Pour autant, Internet n’a rien de révolutionnaire : il constitue un simple réseau décentralisé et ouvert d’échanges d’informations. En cela, il est similaire au fonctionnement des neurones dans un cerveau. Cet organe, structure biologique la plus complexe connue à ce jour1, comporte davantage de synapses que notre Voie Lactée natale d’étoiles. De même, l’éponge, simple amas cellulaire assemblé à l’aide d’une protéine appelée colagène -une protéine caractéristique du royaume animal- est l’une des espèces vivantes les plus anciennes, un vrai fossile vivant. Une structure simple, décentralisée, a permis à l’éponge de traverser le temps (les ères?), témoignage d’une formidable capacité d’adaptation. Réduisez une éponge en poudre, et elle se reconstruira toute seule au niveau cellulaire. On aimerait qu’il en soit de même pour nous… Mieux, le Fungi, royaume du vivant le plus proche des animaux* et surnommé l’Internet de la nature, est un énorme désassembleur naturel. Certains Fungi permettent au sol de se régénérer, et peuvent permettre aux forêts de se développer en apportant des nutriments venant d’arbre ensoleillé aux arbres en développement dont la cime n’atteint pas encore la lumière du soleil2. Le fungi est une véritable ode à la décentralisation. En plaçant uniquement des nutriments à des endroits représentants des stations de métro de Tokyo, l’espèce de fungi Physarum Polycephalum s’est montrée capable de réaliser un réseau tout aussi efficient, et ce pour un coût quasi nul3. De même, cette espèce est capable de résoudre un puzzle en se dispersant de toute part avant de consolider le trajet le plus court. Il s’agit d’un exemple frappant de super-organisme, plus efficient que la somme des entités le composant.

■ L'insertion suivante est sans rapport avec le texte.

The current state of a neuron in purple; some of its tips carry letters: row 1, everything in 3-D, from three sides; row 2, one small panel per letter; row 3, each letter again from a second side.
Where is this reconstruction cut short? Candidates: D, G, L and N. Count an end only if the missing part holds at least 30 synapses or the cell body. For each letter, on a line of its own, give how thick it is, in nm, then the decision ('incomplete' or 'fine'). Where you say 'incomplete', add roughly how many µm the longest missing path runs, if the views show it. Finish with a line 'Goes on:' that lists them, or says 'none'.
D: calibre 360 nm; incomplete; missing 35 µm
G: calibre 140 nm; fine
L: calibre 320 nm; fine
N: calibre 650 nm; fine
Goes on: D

Ce fonctionnement décentralisé est donc bien plus commun dans la nature que ce que l’on a tendance à croire. Mais, nous sommes aveugle à ce qui nous est inconnu.. Mitch Resnick, professeur au MIT l’explique de façon assez concise. Selon lui, nous serions bloqué dans un « état d’esprit centralisé » :

« Lorsque nous regardons le ciel et que nous y voyons une nuée d’oiseaux volant en formation, nous avons tendance à penser que le premier est le meneur, et que c’est lui qui détermine l’organisation de tous les autres oiseaux. En réalité, les biologistes nous apprennent que chaque oiseau suit des règles simples -des standards comportementaux- et qu’il en résulte une organisation. Le premier oiseau n’est pas plus important que le dernier, ni que celui qui est au milieu. Ils sont tous également essentiels dans la structure qu’ils forment.4»

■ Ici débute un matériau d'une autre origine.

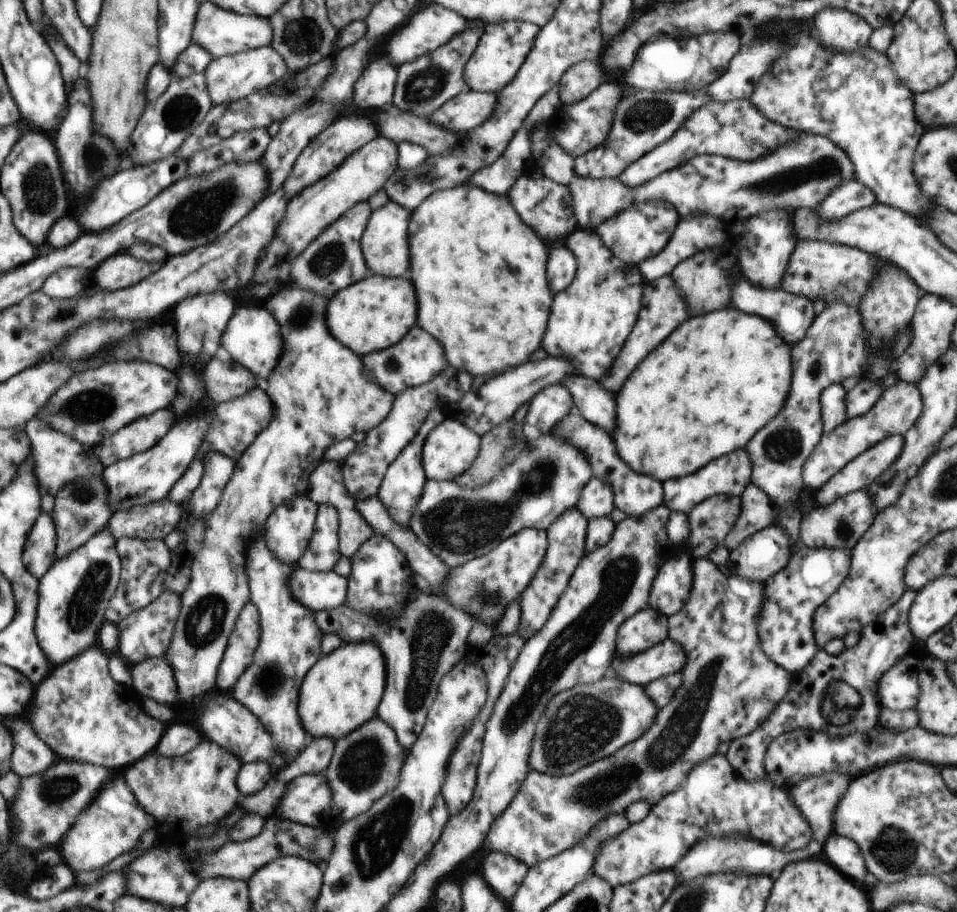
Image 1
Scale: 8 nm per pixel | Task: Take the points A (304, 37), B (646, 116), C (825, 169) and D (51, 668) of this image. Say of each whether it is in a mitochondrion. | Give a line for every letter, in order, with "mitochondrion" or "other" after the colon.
A: mitochondrion
B: mitochondrion
C: mitochondrion
D: other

Les cas fascinants des abeilles et des fourmis ont été abondamment étudiés dans la littérature scientifique. Les abeilles ont plus d’une chance sur deux de trouver une zone fleurie si elle est située à moins de deux kilomètres de la colonie ! Cette distance est remarquable compte tenue de la taille des abeilles. Une fois la zone trouvée, l’abeille indique à l’aide d’une danse la qualité et la quantité du nectar, ce qui décidera du nombre d’abeilles recrutées5. La principale clé du succès de ces espèces, c’est qu’elles aussi sont capables de fonctionner tel un grand organisme complexe, dont l’efficacité dépasse la simple somme de chacun des êtres le composant. Bien sûr, leur fonctionnement n’est pas parfait**. Mais il demeure en tout cas bien plus efficace que si les décisions étaient prises de façon hiérarchique. Les humains sont-ils différents ? C’est possible, mais pour en être sûr, il faut se demander quelle est la spécificité humaine ?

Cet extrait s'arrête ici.